In Turkey, the male literacy rate is 95.7 percent, and females lag behind at 81.1 percent.

In the program's courses, trained volunteers teach literacy skills, such as reading and listening comprehension, spelling, and recognizing numerals, and "they make it very relevant for everyday life," says Durgunoglu, who specializes in adult and child literacy development and bilingual cognition. In addition to using the three textbooks she helped write, the volunteers use reading material related to citizen rights, consumer rights, and reproductive health with their 35- to 70-year-old students.
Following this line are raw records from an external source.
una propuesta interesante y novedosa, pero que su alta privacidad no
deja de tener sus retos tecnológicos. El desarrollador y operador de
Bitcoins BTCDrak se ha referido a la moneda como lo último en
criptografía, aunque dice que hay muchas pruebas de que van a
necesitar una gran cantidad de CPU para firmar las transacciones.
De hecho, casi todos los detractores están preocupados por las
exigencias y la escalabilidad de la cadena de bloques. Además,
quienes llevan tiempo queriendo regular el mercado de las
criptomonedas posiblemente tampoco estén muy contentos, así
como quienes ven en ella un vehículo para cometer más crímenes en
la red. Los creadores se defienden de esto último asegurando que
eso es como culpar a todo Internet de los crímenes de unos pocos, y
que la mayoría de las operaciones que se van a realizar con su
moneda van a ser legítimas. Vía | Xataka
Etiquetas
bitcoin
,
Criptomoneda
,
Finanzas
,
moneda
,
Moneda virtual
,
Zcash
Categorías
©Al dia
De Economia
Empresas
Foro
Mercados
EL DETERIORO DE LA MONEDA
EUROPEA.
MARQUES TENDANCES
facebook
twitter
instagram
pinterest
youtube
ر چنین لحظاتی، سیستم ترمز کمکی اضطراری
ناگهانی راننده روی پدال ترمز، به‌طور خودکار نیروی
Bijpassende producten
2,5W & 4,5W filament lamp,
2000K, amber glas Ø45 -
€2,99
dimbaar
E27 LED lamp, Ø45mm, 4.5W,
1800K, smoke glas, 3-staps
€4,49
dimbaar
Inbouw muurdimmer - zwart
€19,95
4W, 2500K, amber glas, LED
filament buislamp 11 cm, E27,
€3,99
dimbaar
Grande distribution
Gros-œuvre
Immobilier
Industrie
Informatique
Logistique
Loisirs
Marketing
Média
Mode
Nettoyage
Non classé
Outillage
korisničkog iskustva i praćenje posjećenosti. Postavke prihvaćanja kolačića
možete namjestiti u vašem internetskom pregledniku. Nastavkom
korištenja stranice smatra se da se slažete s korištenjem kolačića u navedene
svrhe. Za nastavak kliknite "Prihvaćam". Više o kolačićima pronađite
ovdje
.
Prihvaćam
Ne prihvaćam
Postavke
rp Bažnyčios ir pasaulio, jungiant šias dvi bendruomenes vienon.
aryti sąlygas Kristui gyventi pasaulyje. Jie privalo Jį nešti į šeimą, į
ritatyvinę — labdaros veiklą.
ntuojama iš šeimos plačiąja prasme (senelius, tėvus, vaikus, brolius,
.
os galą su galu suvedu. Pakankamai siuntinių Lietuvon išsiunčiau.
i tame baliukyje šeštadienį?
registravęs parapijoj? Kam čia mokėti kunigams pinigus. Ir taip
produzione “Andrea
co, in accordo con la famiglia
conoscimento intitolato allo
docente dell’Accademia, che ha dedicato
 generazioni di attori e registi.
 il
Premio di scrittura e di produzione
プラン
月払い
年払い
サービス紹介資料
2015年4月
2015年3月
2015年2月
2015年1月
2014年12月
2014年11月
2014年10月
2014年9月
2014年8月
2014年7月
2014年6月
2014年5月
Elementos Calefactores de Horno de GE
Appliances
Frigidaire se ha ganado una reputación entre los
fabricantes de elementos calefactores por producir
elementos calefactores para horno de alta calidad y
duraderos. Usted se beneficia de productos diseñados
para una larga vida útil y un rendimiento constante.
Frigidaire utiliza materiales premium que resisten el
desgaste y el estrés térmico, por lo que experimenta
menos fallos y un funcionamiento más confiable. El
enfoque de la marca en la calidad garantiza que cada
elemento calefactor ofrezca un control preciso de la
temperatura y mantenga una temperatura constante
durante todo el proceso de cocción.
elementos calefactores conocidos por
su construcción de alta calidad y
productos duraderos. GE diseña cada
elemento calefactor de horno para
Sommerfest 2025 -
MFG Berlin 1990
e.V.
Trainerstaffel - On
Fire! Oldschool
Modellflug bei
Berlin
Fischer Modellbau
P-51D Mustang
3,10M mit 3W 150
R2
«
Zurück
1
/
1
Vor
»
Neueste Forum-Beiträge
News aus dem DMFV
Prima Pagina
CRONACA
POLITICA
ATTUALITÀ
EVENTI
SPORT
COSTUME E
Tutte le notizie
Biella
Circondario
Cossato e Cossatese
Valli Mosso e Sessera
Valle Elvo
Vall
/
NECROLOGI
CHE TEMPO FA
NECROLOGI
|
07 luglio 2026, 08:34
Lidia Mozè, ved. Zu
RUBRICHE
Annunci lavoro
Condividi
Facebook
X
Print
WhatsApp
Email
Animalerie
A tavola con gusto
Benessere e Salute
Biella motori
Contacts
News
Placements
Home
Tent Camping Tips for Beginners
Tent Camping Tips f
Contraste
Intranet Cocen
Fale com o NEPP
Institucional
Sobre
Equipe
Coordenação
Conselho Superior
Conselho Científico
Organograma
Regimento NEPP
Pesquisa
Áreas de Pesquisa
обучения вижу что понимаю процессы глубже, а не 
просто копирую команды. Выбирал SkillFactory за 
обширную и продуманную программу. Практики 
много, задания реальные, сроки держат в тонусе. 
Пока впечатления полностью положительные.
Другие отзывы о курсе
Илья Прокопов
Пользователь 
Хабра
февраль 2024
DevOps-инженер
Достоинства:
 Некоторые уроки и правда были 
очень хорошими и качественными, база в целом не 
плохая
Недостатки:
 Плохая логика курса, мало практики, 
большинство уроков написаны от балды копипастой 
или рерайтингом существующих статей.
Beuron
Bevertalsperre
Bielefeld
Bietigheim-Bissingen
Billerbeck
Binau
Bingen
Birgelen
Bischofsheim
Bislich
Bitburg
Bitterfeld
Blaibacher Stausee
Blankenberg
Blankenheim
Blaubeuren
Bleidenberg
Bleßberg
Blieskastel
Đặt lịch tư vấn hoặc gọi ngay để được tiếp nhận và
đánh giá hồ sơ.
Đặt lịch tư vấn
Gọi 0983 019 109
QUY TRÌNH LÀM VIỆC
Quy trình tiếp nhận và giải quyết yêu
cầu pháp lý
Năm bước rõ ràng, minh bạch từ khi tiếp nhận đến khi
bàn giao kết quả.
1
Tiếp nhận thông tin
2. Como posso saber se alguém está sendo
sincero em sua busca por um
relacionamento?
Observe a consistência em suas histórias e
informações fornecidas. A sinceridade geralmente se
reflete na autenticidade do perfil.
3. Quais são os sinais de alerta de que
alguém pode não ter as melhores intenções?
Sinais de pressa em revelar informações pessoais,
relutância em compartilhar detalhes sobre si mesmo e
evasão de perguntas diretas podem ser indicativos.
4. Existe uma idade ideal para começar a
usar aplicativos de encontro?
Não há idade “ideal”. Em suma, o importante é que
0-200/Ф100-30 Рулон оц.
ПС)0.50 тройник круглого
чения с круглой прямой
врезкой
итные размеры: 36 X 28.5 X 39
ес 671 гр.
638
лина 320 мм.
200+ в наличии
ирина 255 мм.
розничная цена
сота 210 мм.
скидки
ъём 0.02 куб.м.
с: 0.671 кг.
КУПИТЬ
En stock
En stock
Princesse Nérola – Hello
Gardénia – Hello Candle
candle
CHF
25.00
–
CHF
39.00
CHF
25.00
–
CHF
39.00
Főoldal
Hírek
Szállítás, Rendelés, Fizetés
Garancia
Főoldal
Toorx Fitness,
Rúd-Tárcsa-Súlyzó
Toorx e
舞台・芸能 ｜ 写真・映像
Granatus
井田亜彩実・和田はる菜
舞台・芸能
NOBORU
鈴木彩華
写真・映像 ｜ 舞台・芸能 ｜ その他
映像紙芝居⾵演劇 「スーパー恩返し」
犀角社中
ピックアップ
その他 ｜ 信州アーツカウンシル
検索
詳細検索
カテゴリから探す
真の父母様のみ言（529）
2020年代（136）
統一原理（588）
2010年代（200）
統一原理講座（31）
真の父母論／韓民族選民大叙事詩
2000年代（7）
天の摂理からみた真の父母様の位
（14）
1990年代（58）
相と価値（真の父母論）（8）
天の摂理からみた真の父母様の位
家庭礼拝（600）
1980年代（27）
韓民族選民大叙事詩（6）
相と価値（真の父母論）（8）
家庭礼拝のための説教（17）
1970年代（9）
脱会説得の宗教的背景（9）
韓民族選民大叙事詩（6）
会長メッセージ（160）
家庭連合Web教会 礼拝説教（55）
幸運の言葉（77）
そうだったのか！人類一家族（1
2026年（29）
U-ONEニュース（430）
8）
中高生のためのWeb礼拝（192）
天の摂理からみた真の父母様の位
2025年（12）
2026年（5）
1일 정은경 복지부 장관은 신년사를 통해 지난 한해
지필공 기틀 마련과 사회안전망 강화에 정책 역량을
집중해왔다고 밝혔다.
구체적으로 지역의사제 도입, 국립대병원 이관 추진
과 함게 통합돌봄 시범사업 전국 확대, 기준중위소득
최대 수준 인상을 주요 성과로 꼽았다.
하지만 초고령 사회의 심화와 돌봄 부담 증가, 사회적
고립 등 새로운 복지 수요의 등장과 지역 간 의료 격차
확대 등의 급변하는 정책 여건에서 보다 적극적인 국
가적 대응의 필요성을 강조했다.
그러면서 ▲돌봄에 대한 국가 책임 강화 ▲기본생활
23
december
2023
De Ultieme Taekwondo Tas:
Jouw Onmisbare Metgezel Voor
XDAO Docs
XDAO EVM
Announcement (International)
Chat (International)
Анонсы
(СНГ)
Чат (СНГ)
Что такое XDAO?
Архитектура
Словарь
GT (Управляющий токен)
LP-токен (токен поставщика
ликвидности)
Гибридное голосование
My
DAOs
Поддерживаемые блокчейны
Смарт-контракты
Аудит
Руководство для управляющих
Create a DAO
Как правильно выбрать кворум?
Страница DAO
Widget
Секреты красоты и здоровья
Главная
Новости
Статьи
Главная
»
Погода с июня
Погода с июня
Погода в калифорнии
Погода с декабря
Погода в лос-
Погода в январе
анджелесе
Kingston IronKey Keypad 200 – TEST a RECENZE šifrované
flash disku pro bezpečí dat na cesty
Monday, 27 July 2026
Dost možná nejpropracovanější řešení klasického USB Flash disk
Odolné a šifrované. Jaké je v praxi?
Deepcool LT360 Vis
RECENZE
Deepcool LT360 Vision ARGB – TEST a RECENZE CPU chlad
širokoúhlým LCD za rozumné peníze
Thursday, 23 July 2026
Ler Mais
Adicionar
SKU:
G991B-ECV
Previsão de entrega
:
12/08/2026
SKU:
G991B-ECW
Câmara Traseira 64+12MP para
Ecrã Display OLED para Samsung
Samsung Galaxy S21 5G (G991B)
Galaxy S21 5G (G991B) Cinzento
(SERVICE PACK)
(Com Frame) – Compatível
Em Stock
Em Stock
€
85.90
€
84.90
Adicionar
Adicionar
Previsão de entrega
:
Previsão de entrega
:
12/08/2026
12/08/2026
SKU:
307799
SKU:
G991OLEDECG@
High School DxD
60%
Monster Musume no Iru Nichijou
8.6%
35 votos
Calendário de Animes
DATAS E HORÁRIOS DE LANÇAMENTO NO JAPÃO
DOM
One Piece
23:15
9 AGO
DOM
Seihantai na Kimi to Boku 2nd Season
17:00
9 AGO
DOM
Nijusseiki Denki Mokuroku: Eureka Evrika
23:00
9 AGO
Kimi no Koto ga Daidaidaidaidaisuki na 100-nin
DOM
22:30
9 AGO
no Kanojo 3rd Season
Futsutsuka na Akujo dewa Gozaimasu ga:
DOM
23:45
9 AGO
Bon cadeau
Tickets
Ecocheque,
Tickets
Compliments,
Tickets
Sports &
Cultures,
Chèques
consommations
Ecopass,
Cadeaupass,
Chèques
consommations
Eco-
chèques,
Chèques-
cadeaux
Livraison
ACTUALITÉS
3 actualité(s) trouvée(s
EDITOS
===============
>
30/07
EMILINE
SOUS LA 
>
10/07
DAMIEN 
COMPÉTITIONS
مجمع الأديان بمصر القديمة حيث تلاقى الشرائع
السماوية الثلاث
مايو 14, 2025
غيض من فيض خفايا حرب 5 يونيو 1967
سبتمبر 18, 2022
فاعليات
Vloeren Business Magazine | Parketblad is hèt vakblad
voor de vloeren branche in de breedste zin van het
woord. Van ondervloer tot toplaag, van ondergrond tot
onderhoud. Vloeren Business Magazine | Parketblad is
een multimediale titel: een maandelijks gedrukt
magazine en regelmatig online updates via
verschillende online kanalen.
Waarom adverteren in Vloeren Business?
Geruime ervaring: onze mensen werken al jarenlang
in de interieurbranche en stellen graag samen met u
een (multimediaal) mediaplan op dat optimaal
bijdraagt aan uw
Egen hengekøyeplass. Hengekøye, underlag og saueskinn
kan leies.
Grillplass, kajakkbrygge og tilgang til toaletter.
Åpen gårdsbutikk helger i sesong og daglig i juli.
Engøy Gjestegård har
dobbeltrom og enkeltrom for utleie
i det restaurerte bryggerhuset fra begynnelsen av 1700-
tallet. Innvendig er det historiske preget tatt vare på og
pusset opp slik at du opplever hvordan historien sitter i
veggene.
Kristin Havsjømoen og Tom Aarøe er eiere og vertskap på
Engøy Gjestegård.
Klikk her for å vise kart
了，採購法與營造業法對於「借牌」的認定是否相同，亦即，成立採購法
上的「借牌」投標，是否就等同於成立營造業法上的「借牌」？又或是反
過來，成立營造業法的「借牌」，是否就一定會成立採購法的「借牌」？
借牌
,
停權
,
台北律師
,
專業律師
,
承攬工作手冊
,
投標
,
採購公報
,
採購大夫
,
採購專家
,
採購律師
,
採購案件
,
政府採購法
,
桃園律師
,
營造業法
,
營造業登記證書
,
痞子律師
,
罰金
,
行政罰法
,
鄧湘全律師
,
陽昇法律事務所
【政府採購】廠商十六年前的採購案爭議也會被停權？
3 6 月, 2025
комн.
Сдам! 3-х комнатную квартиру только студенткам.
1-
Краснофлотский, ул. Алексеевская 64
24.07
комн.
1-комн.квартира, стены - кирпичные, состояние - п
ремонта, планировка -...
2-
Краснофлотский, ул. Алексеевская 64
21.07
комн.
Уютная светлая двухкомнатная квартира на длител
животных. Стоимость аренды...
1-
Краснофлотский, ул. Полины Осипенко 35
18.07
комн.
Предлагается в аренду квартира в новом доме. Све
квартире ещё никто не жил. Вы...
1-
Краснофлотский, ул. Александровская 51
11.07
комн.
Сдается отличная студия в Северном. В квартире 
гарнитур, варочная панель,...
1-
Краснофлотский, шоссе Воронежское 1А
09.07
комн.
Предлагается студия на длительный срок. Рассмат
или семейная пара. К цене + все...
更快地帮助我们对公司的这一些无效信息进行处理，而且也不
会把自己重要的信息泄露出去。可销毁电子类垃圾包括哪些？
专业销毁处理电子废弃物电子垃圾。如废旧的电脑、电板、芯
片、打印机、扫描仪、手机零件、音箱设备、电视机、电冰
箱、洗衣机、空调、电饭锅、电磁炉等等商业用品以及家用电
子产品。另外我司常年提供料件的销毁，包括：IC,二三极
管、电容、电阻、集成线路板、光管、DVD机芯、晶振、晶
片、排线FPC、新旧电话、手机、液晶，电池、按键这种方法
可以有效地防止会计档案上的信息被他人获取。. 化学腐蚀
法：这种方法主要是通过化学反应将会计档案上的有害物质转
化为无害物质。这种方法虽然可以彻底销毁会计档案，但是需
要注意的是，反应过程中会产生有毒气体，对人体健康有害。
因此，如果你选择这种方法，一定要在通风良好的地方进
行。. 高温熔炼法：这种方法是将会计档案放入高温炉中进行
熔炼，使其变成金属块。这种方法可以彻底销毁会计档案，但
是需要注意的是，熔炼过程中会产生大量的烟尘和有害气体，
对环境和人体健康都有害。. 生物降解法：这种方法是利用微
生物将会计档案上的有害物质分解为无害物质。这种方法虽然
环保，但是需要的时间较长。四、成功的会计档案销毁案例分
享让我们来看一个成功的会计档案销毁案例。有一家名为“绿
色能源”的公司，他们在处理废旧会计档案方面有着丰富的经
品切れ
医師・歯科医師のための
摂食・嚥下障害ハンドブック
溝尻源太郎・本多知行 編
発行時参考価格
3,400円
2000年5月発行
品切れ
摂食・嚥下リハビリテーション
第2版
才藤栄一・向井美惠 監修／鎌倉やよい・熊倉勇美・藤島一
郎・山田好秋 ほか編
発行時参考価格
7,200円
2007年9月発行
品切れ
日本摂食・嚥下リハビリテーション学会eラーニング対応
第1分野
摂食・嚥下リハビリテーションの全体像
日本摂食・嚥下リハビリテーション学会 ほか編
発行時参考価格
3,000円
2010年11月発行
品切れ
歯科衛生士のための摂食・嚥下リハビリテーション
"Although we have reached approximately 65,000 women in about 20 provinces across Turkey, this is still a drop in the bucket," says Durgunoglu, considering that her homeland has 81 provinces and more than 7 million adults--mostly women--who are illiterate.

This past summer, Durgunoglu, who has lived in Duluth the last 13 years, returned to Turkey to oversee the adaptation of the literacy program so it could be broadcast on national television.

"We were trying to make it entertaining but still have a lot of content related to teaching literacy and women's empowerment," she says. Early evaluations indicate that the TV program is making a difference. Durgunoglu will continue her work to improve the lives of Turkish women.